## Source records
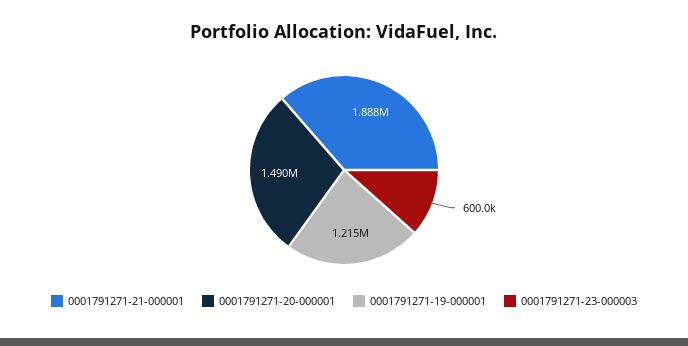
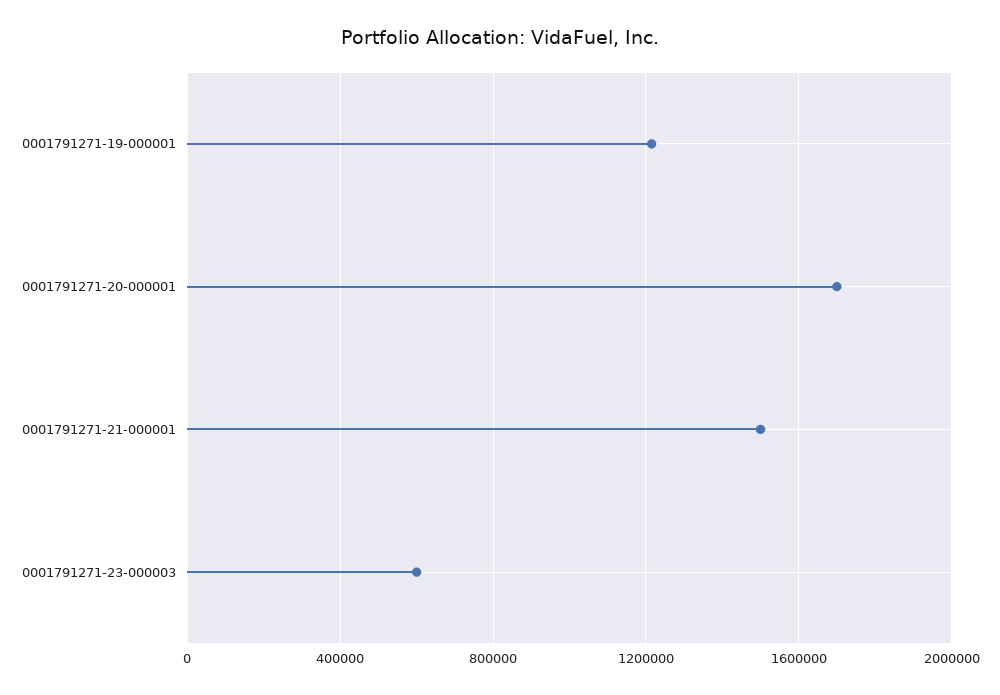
  {
-   "0001791271-21-000001": 1888000,
+   "0001791271-21-000001": 1500000,
-   "0001791271-20-000001": 1490000,
+   "0001791271-20-000001": 1700000,
    "0001791271-19-000001": 1215000,
    "0001791271-23-000003": 600000
  }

## About this exercise
Every record above must be given again exactly; drop the pictures.

## Task solution
  {
-   "0001791271-21-000001": 1888000,
+   "0001791271-21-000001": 1500000,
-   "0001791271-20-000001": 1490000,
+   "0001791271-20-000001": 1700000,
    "0001791271-19-000001": 1215000,
    "0001791271-23-000003": 600000
  }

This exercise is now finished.